1Sambayan formally began its selection process for a presidential and vice-presidential tandem on June 12, 2021, when they announced their six initial nominees. These included senator Grace Poe, vice president Leni Robredo, former senator Antonio Trillanes, human rights lawyer and former senatorial candidate Chel Diokno, incumbent house deputy speaker Vilma Santos-Recto, and CIBAC representative and house deputy speaker Eddie Villanueva. In the middle of 2022, Robredo, Trillanes, and Villanueva expressed their support for unity under 1Sambayan.

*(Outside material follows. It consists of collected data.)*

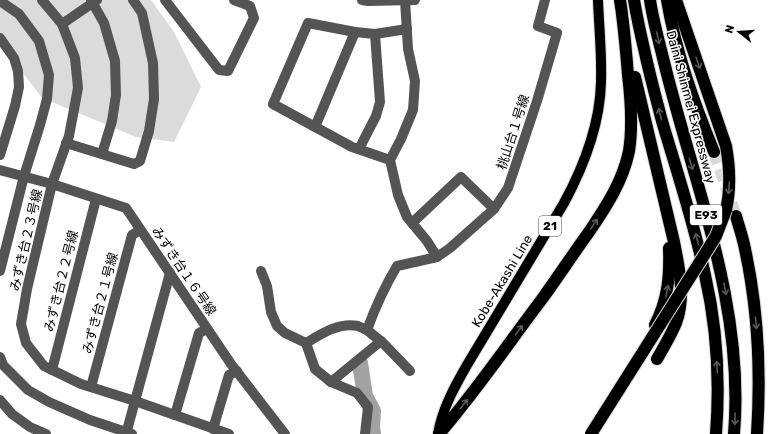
<svg xmlns="http://www.w3.org/2000/svg" width="771" height="434" font-family="Rubik,'Noto Sans JP',sans-serif">
  <rect width="100%" height="100%" fill="#fff"/>
  <polygon fill="#dbdbdb" points="0,0 151,0 174,32 201,87 174,142 136,137 42,98 0,42"/>
  <g fill="none" stroke-linecap="round" stroke-linejoin="round">
    <polyline stroke="#a2a2a2" stroke-width="16" points="360,363 365,396 373,411 372,427 373,434"/>
    <polyline stroke="#d9d9d9" stroke-width="12" stroke-dasharray="12 6" stroke-linecap="butt" points="714,152 736,216"/>
    <g stroke="#dbdbdb" stroke-width="12">
      <path id="major" d="M438 434C442 409 455 386 467 365L564 203C584 166 600 125 601 82 602 55 599 27 598 0"/>
    </g>
    <g stroke="#dbdbdb" stroke-width="14">
      <g id="highway">
        <path d="M634 0C637 18 641 36 645 53 650 76 656 98 662 121 677 172 694 223 705 275 717 327 720 381 716 434"/>
        <path d="M650 0C653 21 659 41 664 62 694 185 745 305 734 434"/>
        <path d="M667 0C676 53 694 103 714 152"/>
        <path d="M676 0 726 146C730 168 731 188 726 210"/>
        <path d="M635 77 674 242C679 268 686 296 676 323 671 335 664 347 657 359"/>
        <path d="M736 216C739 227 743 238 745 249 758 309 761 372 757 434"/>
        <path d="M655 325C668 299 670 277 669 248"/>
        <path d="M439 434C476 391 508 344 542 299 558 277 573 254 589 232 606 207 623 181 629 151 633 126 631 100 628 75 626 50 624 25 620 0"/>
      </g>
    </g>
    <g stroke="#545454" stroke-width="10">
      <polyline points="42,0 62,24 75,58 78,88 69,136 52,184 27,289 21,324 26,343 44,366 81,384 135,401 229,434"/>
      <polyline points="91,0 104,23 115,61 116,95 112,121 102,154"/>
      <polyline points="165,0 219,70 228,71 254,18 250,6 234,0"/>
      <polyline points="362,0 368,1 415,0"/>
      <polyline points="405,0 408,49 415,81 413,110 401,139 390,160 398,195 407,217 427,241 437,257"/>
      <polyline points="0,1 19,14 39,41 49,75 47,99 40,125 24,176 0,271"/>
      <polyline points="62,24 97,0"/>
      <polyline points="0,38 14,58 18,71 19,87 15,106 0,155"/>
      <polyline points="315,127 355,32"/>
      <polyline points="66,143 134,164 140,161 149,131 154,99 153,63 142,13 133,0"/>
      <polyline points="359,149 376,116 380,102 375,34"/>
      <polyline points="390,160 352,147 273,104 308,23 355,32 375,34 407,29"/>
      <polyline points="0,170 52,184 126,208 231,364 285,434"/>
      <polyline points="412,223 461,177 494,209"/>
      <polyline points="261,271 267,286 271,312 277,326 285,333 306,343"/>
      <polyline points="367,330 383,343 410,371"/>
      <path d="M306 343C321 334 339 322 358 326 361 327 364 329 367 330 375 308 385 286 397 266L437 257 450 248 494 209 508 188 537 101 557 33 538 26 545 0"/>
      <polyline points="306,343 315,369 331,382 357,393 368,407 365,434"/>
      <polyline points="0,357 3,365 28,390 49,402 90,420 132,434"/>
      <polyline points="52,370 96,199"/>
      <polyline points="331,382 381,341"/>
      <polyline points="91,387 132,235 140,230"/>
      <polyline points="0,400 12,414 30,427 46,434"/>
      <polyline points="175,415 199,333 207,329"/>
      <polyline points="213,429 229,375 237,371"/>
      <polyline points="126,434 170,273"/>
    </g>
    <use href="#major" stroke="#000" stroke-width="10"/>
    <use href="#highway" stroke="#000" stroke-width="12"/>
    <g stroke="#dbdbdb" stroke-width="14" stroke-linecap="butt">
      <polyline id="highway-bridge" points="591,434 708,249 716,236 726,210"/>
    </g>
    <use href="#highway-bridge" stroke="#000" stroke-width="12"/>
  </g>
  <defs><path id="oneway-shaft" d="M-6 0H5M1.5-3L5.5 0L1.5 3" fill="none" stroke-width="1.6" stroke-linecap="round" stroke-linejoin="round"/></defs>
  <g stroke="#595959">
    <use href="#oneway-shaft" transform="translate(658 38) rotate(77)"/>
    <use href="#oneway-shaft" transform="translate(698 63) rotate(71)"/>
    <use href="#oneway-shaft" transform="translate(660 114) rotate(-105)"/>
    <use href="#oneway-shaft" transform="translate(691 164) rotate(74)"/>
    <use href="#oneway-shaft" transform="translate(729 188) rotate(94)"/>
    <use href="#oneway-shaft" transform="translate(594 224) rotate(-56)"/>
    <use href="#oneway-shaft" transform="translate(697 239) rotate(-105)"/>
    <use href="#oneway-shaft" transform="translate(725 289) rotate(79)"/>
    <use href="#oneway-shaft" transform="translate(667 291) rotate(-80)"/>
    <use href="#oneway-shaft" transform="translate(756 323) rotate(85)"/>
    <use href="#oneway-shaft" transform="translate(519 330) rotate(-54)"/>
    <use href="#oneway-shaft" transform="translate(717 367) rotate(-93)"/>
    <use href="#oneway-shaft" transform="translate(464 404) rotate(-52)"/>
    <use href="#oneway-shaft" transform="translate(735 419) rotate(91)"/>
  </g>
  <g text-anchor="middle" dominant-baseline="central" stroke-width="3" stroke-linejoin="round" paint-order="stroke">
    <g fill="#fff" stroke="#4c4c4c" stroke-width="1">
      <rect x="690" y="205" width="32" height="20" rx="3"/>
      <rect x="539" y="216" width="22" height="20" rx="3"/>
    </g>
    <g font-size="12" font-weight="bold" fill="#000">
      <text x="706" y="215">E93</text>
      <text x="550" y="226">21</text>
    </g>
    <g font-size="13" fill="#000" stroke="#fff">
      <text transform="translate(691 107) rotate(75)">Daini Shinmei Expressway</text>
      <text transform="translate(513 132) rotate(-72)">桃山台１号線</text>
      <text transform="translate(26 240) rotate(-77)">みずき台２３号線</text>
      <text transform="translate(184 271) rotate(56)">みずき台１６号線</text>
      <text transform="translate(61 281) rotate(-76)">みずき台２２号線</text>
      <text transform="translate(502 281) rotate(-59)">Kobe-Akashi Line</text>
      <text transform="translate(100 303) rotate(-75)">みずき台２１号線</text>
    </g>
  </g>
  <g transform="translate(739 32) rotate(287)" stroke="#ffffff" stroke-width="3" paint-order="stroke">
  <path d="M0-3L7 15L0 10L-7 15Z" fill="#000000"/>
  <text y="-6" font-size="11" font-weight="bold" text-anchor="middle" fill="#000000">N</text>
  </g>
</svg>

On September 30, 2021, the 1Sambayan coalition of the opposition nominated Robredo as their standard bearer. Former education secretary Armin Luistro, one of the convenors of the group, announced Robredo's acceptance of the nomination and the filing of her candidacy on October 5. Robredo's spokesman later announced, however, that Robredo had yet to accept the nomination and would be announcing her decision before October 8.

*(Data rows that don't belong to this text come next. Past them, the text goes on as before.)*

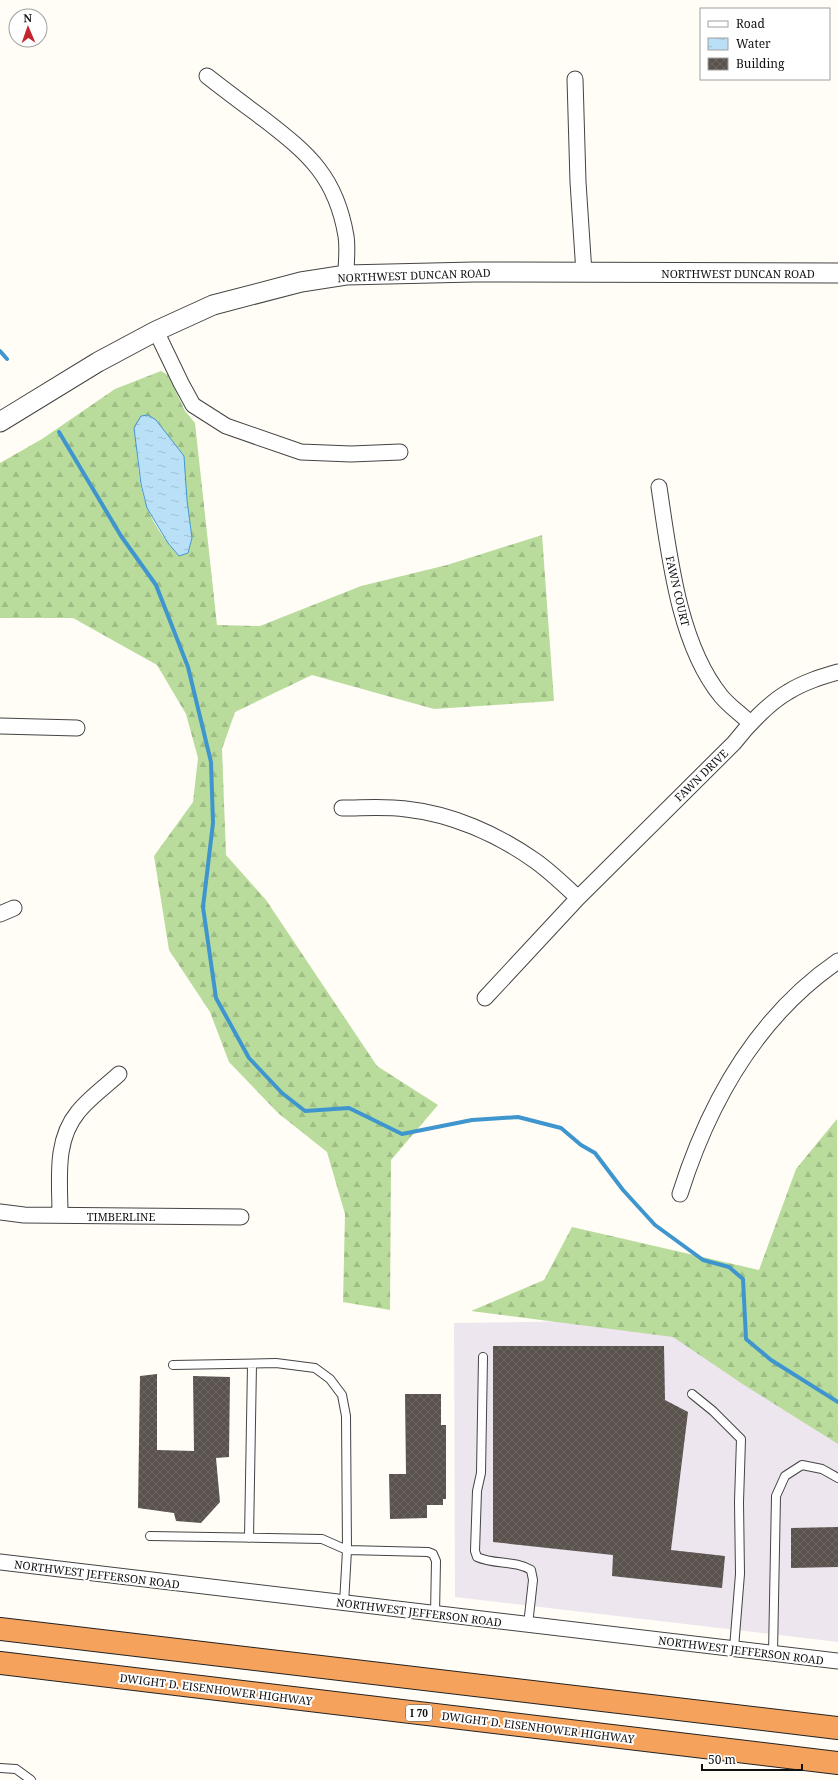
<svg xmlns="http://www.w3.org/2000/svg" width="838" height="1780" viewBox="0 0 838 1780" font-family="'Noto Serif',serif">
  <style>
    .industrial { fill: #eee6ef }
    .forest { fill: url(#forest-firs); fill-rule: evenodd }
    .water { fill: url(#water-ripples); stroke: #3f96cf }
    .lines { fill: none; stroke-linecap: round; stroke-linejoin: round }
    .stream { stroke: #3f96cf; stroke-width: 4 }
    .building { fill: url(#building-cross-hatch) }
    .service-casing { stroke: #444; stroke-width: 10 }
    .minor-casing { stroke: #444; stroke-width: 17 }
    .tertiary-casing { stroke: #444; stroke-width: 21 }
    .motorway-casing { stroke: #222; stroke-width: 24 }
    .service { stroke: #fff; stroke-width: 8 }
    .minor { stroke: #fff; stroke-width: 15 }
    .tertiary { stroke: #fff; stroke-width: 19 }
    .motorway { stroke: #f5a25d; stroke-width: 22 }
    .labels { text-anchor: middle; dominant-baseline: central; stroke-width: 4; stroke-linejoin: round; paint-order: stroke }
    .shield { fill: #fff; stroke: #585858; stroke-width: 1 }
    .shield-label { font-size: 10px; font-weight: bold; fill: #111 }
    .street-label { font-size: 11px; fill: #111; stroke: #fff }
  </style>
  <defs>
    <pattern id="forest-firs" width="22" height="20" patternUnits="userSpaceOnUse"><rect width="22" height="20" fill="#b9dc9c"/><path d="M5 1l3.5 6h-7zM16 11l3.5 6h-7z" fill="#9ebc85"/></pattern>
    <pattern id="water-ripples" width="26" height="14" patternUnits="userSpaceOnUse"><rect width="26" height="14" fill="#b9e0f7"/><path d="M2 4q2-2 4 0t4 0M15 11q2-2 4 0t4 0" fill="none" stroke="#9ebfd3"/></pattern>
    <pattern id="building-cross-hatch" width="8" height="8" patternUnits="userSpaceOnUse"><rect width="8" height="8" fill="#5a524d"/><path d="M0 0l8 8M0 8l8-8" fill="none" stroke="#6d6662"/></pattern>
  </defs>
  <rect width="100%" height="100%" fill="#fffdf5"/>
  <path class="industrial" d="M838,1317V1642L455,1597L454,1323Z"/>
  <path class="forest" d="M161,371L168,375L185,411L195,423L217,625L260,626L361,586L447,565L542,535L554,701L434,709L312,675L235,712L222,749L226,855L266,900L377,1066L438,1105L391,1160L390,1310L343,1302L345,1214L327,1152L278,1113L229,1062L210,1012L169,950L154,856L193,802L198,758L186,714L157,665L73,618H0V463L42,439L115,389ZM156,420L184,456L187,500L192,538L188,553L179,556C167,543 153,524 147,507C137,482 138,454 134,428Z
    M837,1119L838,1444L744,1385L673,1337L471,1311L544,1280L572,1227L759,1270L796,1169Z"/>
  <path class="water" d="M148,415L156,420L184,456L187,500L192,538L188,553L179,556L168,543L147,508L141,484L134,428L141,416Z"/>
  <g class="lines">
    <path class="stream" d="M0,351L7,359
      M59,432L121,536L156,585L188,667L211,762L213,823L203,907L216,998L249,1058L282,1093L305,1111L349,1108L402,1134L472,1120L518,1117L561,1128L581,1145L595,1153L623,1190L655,1225L703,1260L729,1267L743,1279L746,1339L771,1360L838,1402"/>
  </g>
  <path class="building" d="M493,1346H664L665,1400L688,1412L671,1550L725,1556L722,1588L612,1576L613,1555L493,1542Z
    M157,1374V1450L194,1451L193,1376L230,1377L229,1457L216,1458L220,1502L201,1523L176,1521L174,1513L138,1508L140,1376Z
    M405,1394H441V1425H446V1499H443V1505H427V1518L390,1519L389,1474H406Z
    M838,1527V1567L791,1568V1528Z"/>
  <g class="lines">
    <g class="service-casing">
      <path id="service" d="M483,1357L481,1473L477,1491L475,1551L477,1557C494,1565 515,1560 531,1570L533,1580L528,1625
        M692,1394L713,1411L741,1439L739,1502L740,1574L734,1648
        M150,1536L322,1539L347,1550L346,1416L342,1395L330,1379L315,1368L276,1363L173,1365
        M249,1538L252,1364
        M344,1604L347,1550L428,1552L433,1554L436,1561L435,1614
        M773,1654L776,1496L785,1476L802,1465L822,1469L838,1478
        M0,1768L16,1769L31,1780"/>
    </g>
    <g class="minor-casing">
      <path id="minor" d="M207,76C226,91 245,105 265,120C309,154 336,177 346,236C348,248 346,262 346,275
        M575,79L578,182L584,273
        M156,331L181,383L193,405L226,426L301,452L351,454L400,452
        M659,487C669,553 678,643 721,696C729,706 741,714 750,723
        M0,726L77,728
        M342,808C363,808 385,806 406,809C452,814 497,834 534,860C550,871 564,885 578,898
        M0,914L14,908
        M485,998L578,898L734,743C748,725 769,703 788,692C804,682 821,677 838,672
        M680,1194C709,1102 758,1016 838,961
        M0,1212L24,1215L241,1217
        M60,1215C60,1180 54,1141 78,1112C89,1098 106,1086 119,1074
        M0,1562L838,1661"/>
    </g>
    <g class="tertiary-casing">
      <path id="tertiary" d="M0,422L98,362L156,331L213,305L301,282L346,275L474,272L838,273"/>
    </g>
    <g class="motorway-casing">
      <path id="motorway" d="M0,1629L838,1728
        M0,1663L838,1763"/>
    </g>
    <use href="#service" class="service"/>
    <use href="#minor" class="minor"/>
    <use href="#tertiary" class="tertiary"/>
    <use href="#motorway" class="motorway"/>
  </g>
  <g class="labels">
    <rect class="shield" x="406" y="1705" width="26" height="16" rx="3"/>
    <g class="shield-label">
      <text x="419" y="1713">I 70</text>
    </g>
    <g class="street-label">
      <text x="738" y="273">NORTHWEST DUNCAN ROAD</text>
      <text transform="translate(414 275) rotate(-2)">NORTHWEST DUNCAN ROAD</text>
      <text transform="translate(678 591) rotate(77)">FAWN COURT</text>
      <text transform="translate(701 775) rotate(-44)">FAWN DRIVE</text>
      <text x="121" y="1216">TIMBERLINE</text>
      <text transform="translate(97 1574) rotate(7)">NORTHWEST JEFFERSON ROAD</text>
      <text transform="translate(419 1612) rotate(7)">NORTHWEST JEFFERSON ROAD</text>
      <text transform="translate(741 1650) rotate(7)">NORTHWEST JEFFERSON ROAD</text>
      <text transform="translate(216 1689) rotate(7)">DWIGHT D. EISENHOWER HIGHWAY</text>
      <text transform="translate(538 1727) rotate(7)">DWIGHT D. EISENHOWER HIGHWAY</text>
    </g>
  </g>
  <rect x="700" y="8" width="130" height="72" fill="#ffffff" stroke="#a0a0a0"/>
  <rect x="708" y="21" width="20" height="6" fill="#ffffff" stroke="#a0a0a0"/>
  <text x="736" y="28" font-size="12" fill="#111111">Road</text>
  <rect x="708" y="38" width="20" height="12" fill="url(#water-ripples)" stroke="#a0a0a0"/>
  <text x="736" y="48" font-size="12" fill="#111111">Water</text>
  <rect x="708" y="58" width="20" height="12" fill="url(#building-cross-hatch)" stroke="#a0a0a0"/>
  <text x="736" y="68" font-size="12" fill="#111111">Building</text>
  <g transform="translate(28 28) rotate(358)"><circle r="19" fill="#ffffff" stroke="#a0a0a0"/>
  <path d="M0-3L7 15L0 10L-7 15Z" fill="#c4262e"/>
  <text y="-6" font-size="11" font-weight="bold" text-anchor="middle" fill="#111111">N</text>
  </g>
  <path d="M702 1764v6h100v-6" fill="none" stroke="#111111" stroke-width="2"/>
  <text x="708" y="1764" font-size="12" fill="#111111" stroke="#ffffff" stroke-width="3" paint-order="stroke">50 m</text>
</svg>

In Senatoriables, only seven of 11 candidates of the Team Robredo–Pangilinan (TRoPa) ticket is endorsed by 1Sambayan including Teddy Baguilat, and Leila de Lima of the Liberal Party, Chel Diokno of the newly formed Katipunan ng Nagkakaisang Pilipino, Risa Hontiveros of Akbayan, Alex Lacson of Ang Kapatiran, Independent Sonny Matula, and Antonio Trillanes from both Magdalo and Liberal. In the middle of campaign, 1sambayan announced the addition of Neri Colmenares and Elmer Labog of Makabayan, Dick Gordon of Bagumbayan–VNP, and Monsour del Rosario of Partido para sa Demokratikong Reporma to their list of senatorial candidates.

=== 2025 elections ===
In January 2025, 1Sambayan formally released list of endorsed senatoriables that include former senators Bam Aquino, and Kiko Pangilinan, ACT Teachers congresswoman France Castro, Labor leaders Luke Espiritu, and Sonny Matula, former Commission on Audit commissioner Heidi Mendoza, Dr. Willie Ong (who later withdrew from the senate race), and retired Philippine Marine Corps officer Ariel Querubin.

For the party-list, 1Sambayan endorsed Castro's ACT Teachers, Hontiveros' Akbayan, Neri Colmenares' Bayan Muna, Bunyog Pagkakaisa, Kabataan, De Lima's Mamamayang Liberal (ML), and Trillanes' Magdalo.